Aber wie kommt ein Zinssatz zu Stande? Erste Antwort: Er ist ein Maßstab für die Ungeduld der Wirtschaftssubjekte (siehe „Planung, Selbstkontrolle und Ungeduld“, Spektrum Highlights 3/2015, S. 38). Wer ein Ding sofort haben möchte, es aber erst in einem Jahr bezahlen kann, kauft es auf Pump und erhöht damit die Nachfrage nach geliehenem Geld. Die Menschen sind um so ungeduldiger – in diesem Sinne –, je unsicherer nach ihrer Einschätzung die Zukunft ist. Wenn ich davon ausgehe, dass in einem Jahr die Verhältnisse noch so sind wie heute, fällt es mir leichter, die Erfüllung meiner Wünsche aufzuschieben. Wenn ich aber fürchten muss, dass das Ding nächstes Jahr nicht mehr zu haben ist oder ich es nicht nutzen kann, bin ich eher bereit, die Zinsen draufzuzahlen. Also: Unsichere Zeiten erhöhen die Ungeduld und in der Folge die Zinsen. Auf der anderen Seite drückt ein erhöhtes Angebot an Geld, das nach Anlegemöglichkeiten sucht, die Zinsen nach unten. Also wirkt die gegenwärtige lang anhaltende Niedrigzinsphase in der Tendenz entschleunigend, einerlei ob sie auf mangelnde Ungeduld oder ein Überangebot an Geld zurückzuführen ist.

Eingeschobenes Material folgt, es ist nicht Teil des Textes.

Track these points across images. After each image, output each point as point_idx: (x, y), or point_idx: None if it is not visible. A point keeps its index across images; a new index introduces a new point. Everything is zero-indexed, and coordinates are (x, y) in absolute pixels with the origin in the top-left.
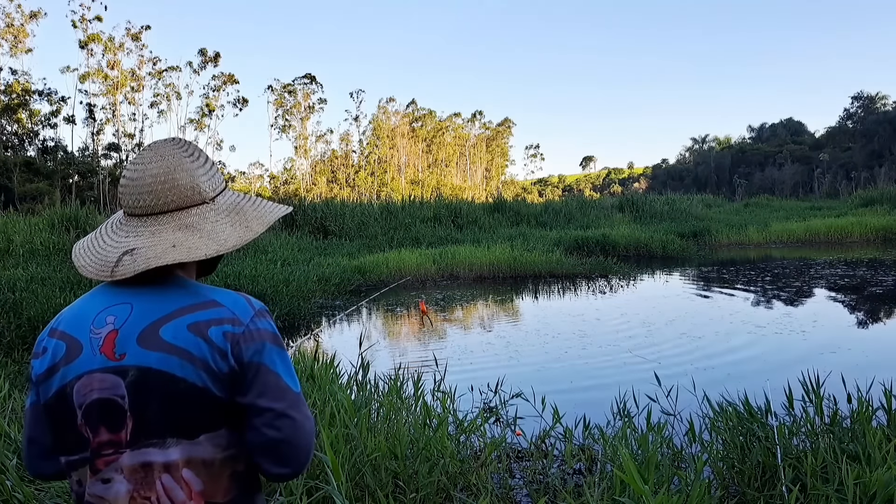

Vorsicht! Wir stecken immer noch in unserem unzulässig vereinfachenden Reichsbahnmodell. Zwei wesentliche Aspekte sind bisher nicht zur Sprache gekommen. Erstens brauchen schnelle Züge in aller Regel neue Schnellfahrstrecken. Der Aufwand, sie zu bauen, ist gewaltig. Und es ist nicht besonders klar, über welchen Zeitraum er sich bezahlt machen muss. Sagen wir 30 Jahre? Der größte Teil des Aufwands – Grundstückserwerb und Trassierung – hält wesentlich länger; aber wird in 30 Jahren noch jemand auf dieser Strecke Eisenbahn fahren wollen? Je stabiler die Zeiten sind, desto eher kann man eine solche Prognose aufstellen. Andersherum: In unsicheren Zeiten sieht es schlecht aus für eine Schnellfahrstrecke, ein Effekt, der dem Zinseffekt genau entgegenwirkt.

Es wird noch schwieriger. Man kann eine Schnellfahrstrecke gnadenlos geradeaus verlegen, was extrem hohe Geschwindigkeiten erlaubt, aber wegen der vielen Brücken und Tunnel auch extrem teuer ist, oder um den Berg herum fahren statt durch ihn hindurch, was deutlich günstiger kommt, aber eben auch ein längerer Weg ist und wegen der engeren Kurven nur geringere Geschwindigkeiten erlaubt. Da kann der Aufwand leicht mit dem Quadrat der – geplanten – Geschwindigkeit ansteigen, oder noch stärker. Dann ist es nicht mehr angemessen, ihn bei den geschwindigkeitsunabhängigen Kosten zu verbuchen. In der Tat scheint die Abwägung Preis für den Bau gegen Reisezeitgewinn in neuerer Zeit häufiger gegen die ganz brutalen Schnellfahrstrecken auszugehen.

Der zweite Aspekt: Die Bahn will durch Schnellfahren nicht in erster Linie ihr Material und Personal besser nutzen, sondern Fahrgäste von den Konkurrenten Auto und Flugzeug abziehen. Das ist ein klassisch-marktwirtschaftliches Ziel; nur funktioniert die klassische ökonomische Theorie bei der Eisenbahn ausgesprochen schlecht.

Nicht nur hat die Deutsche Bahn im Schienenfernverkehr de facto ein Monopol. Sie kann auch ihre Leistungen kaum in verschiedenen Qualitätsklassen anbieten. Der Unterschied zwischen der 1. und der 2. Klasse ist zwar nicht unerheblich, tut aber eben nichts an der Fahrzeit. Und die Idee, verschiedene Unternehmen würden konkurrierende Schnellfahrstrecken bauen und auf diese Weise einen Wettbewerb etablieren, an dessen Ende ein Marktgleichgewicht steht, ist schlicht absurd.

Aus der Kundenperspektive wird es noch einmal komplizierter. Wenn ich eine Transportleistung haben will, kommt es mir nicht auf die Höchstgeschwindigkeit an, sondern auf die Zeit von Tür zu Tür. Da konkurriert nicht der ICE, sondern das Gesamtsystem „öffentlicher Verkehr“ gegen das Auto; und dann wird es richtig kompliziert.

Je näher man der Realität kommt, desto schwieriger wird Optimieren. Und das liegt nicht unbedingt daran, dass die Mathematik schwieriger wäre.